Design of a database about Zoos

While you've done a pretty thorough job of following the textbook requirements, there are some practical considerations that you might or might not want to include, depending on the expectations of the assignment. Some of these have to do with bad requirements. I don't know if you would get extra marks or reduced marks for pointing these out.

  • Food quantity as an integer is probably not precise enough
  • Food quantities should have a unit of measure. Some foods will be dry, some will be liquid. Iguanas probably need a few grams of "Iguana Chow" whereas elephants will need multiple kilos of whatever they're eating.
  • Amounts of money should be stored as MONEY or another non-integer data type.
  • If your zoos are all over the place you might need to consider storing a currency with the monetary amount
  • Storing the age of a visitor is a mistake. Visitors age between visits. You're better off storing the date of birth of the visitor and calculating their age at each visit, since you know the date of the visits
  • In a real system, some of this information is going to be optional. Not everyone is going to tell you their date of birth. Similarly, you may not know when your giant tortoise was born.
  • People's names, if they matter, are usually stored in more than one field (e.g. given name and family name)
  • It's highly unlikely that every animal will have a personal record of their dietary requirements. Some animals might, but for a lot of animals it might make more sense to store the requirements for all animals of a given species.
  • The fact that animal species is not accounted for in the model is kind of questionable, since you would think that most zoos would care about something like that

I don't think there's much to say, it looks like you captured the requirements of the instructions you were given. The only small remark is when the instructions say "a visit is defined by a unique identifier", sometimes "unique identifier" is synonymous with the word GUID (and in some database systems UniqueIdentifier is the actual data type name for a GUID, like Microsoft SQL Server). Not sure if it's meant to be interpreted that way in this context, but figured I'd make you aware.

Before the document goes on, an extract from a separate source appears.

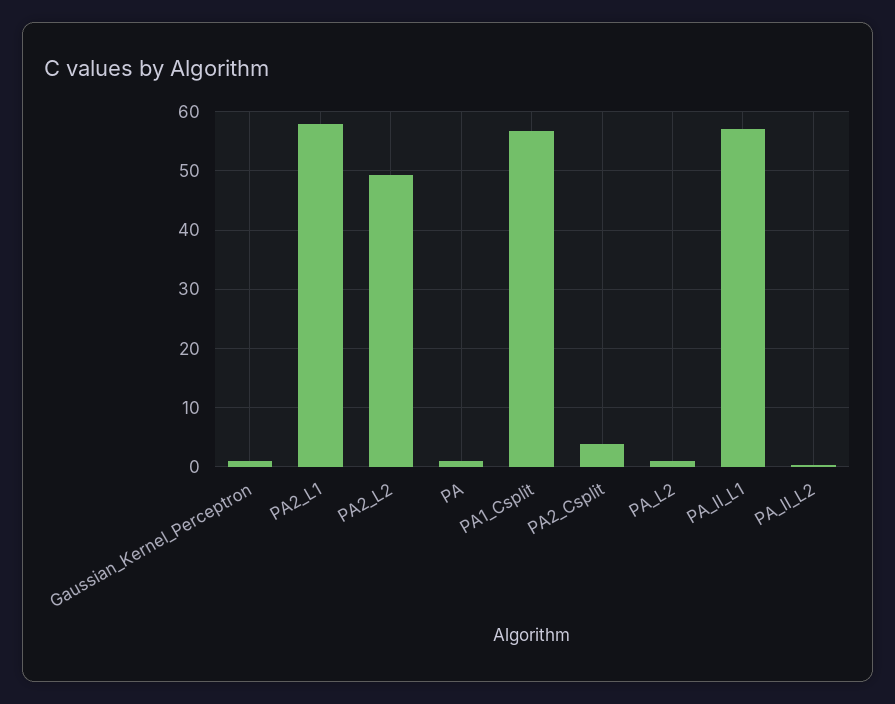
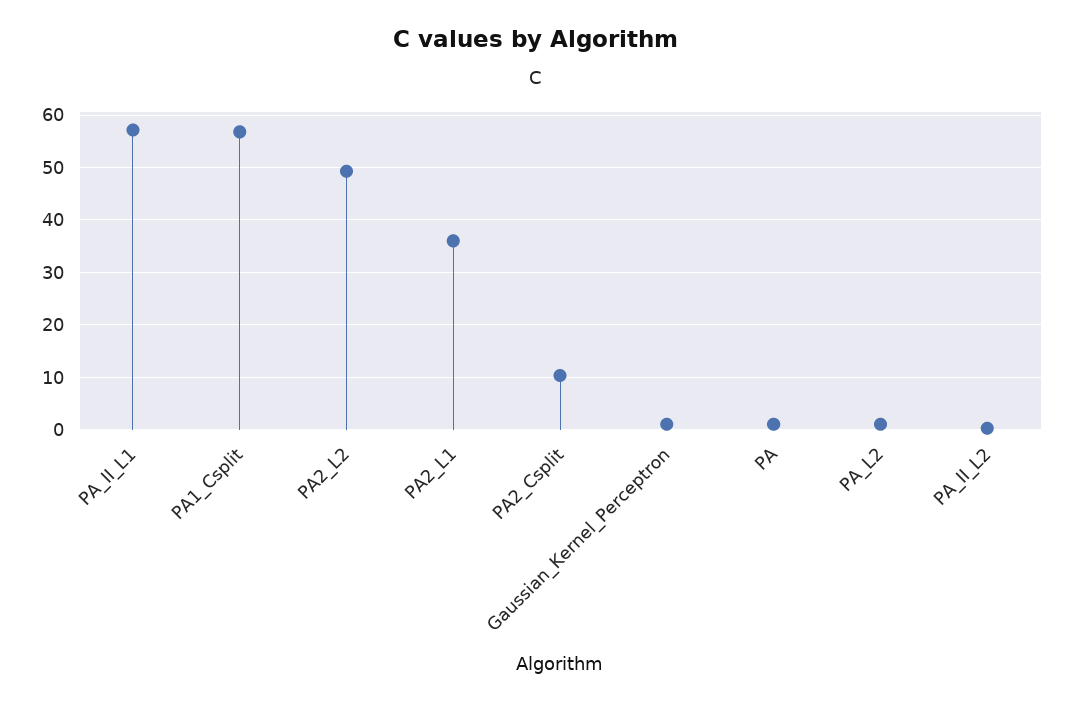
PA2_L1: 58 -> 36
PA2_Csplit: 4 -> 10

To answer your second question regarding shortening your view to get the Zoo_Id with the fewest visits, you can do the following that uses a CTE and the ROW_NUMBER() window function:

WITH CTE_ZooVisits_Sorted AS
(
    SELECT v.zoo_id, ROW_NUMBER() OVER (ORDER BY COUNT(v.zoo_id), v.zoo_id) AS SortId -- Generates a unique sequential ID, ordered by the number of Zoo visits, then by the Zoo's ID to break any ties
    FROM Visit v
    GROUP BY v.zoo_id
)

SELECT zoo_id
FROM CTE_ZooVisits_Sorted
WHERE SortId = 1 -- Returns only one row with the minimum amount of Zoo Visits (ties broken by whichever Zoo was created first)

Note with ROW_NUMBER() when there's a tie, it randomly chooses which one comes first in the sort unless you provide a unique field as the tie-breaker, which in my example above I did by zoo_id. (What this logically means is if two Zoo's are tied for number of visits, the Zoo that was created first will break the tie and sorted first.) You can remove the WHERE SortId = 1 in the final SELECT and replace it with an ORDER BY SortId to get the full list of zoo_id ordered by the least amount of visits to most amount of visits.

If you want an alternative where you want to sort ties in the same order without a tie-breaker then instead of the ROW_NUMBER() window function, you can use RANK() or DENSE_RANK() like so:

WITH CTE_ZooVisits_Sorted AS
(
    SELECT v.zoo_id, DENSE_RANK() OVER (ORDER BY COUNT(v.zoo_id)) AS SortId -- Generates a sequential ID, ordered by the number of Zoo visits, ties will have the same sequential ID generated
    FROM Visit v
    GROUP BY v.zoo_id
)

SELECT zoo_id
FROM CTE_ZooVisits_Sorted
WHERE SortId = 1 -- Returns all rows with the minimum amount of Zoo Visits (multiple rows for when there's a tie among minimum visits between multiple Zoos)

Note using a window function like ROW_NUMBER(), RANK(), or DENSE_RANK() is additionally helpful because it lets you select any and all fields of the row that has the minimum number of zoo visits (or whatever sort criteria you want to use).


I recommend you split the animal part and the visitor part into two different schemas. They are conceptually two different domains and you can have different development and maintenance schedules. I think mashing the two together increases complexity and complexity correlates with cost and bugs.

The separation can also help with information security. While the visitor database may need a internet facing presence (e.g. season/annual pass holder accounts), the animal part has no need to be on the internet and can have limited (or no) connectivity to internet.

I would advocate for a third schema--business operations (maintenance, inventory, purchasing). Define a data interchange standard between the different schemas (e.g. food consumption message to the business ops schema).

In my experience the "one database schema to rule them all" becomes expensive and difficult to maintain.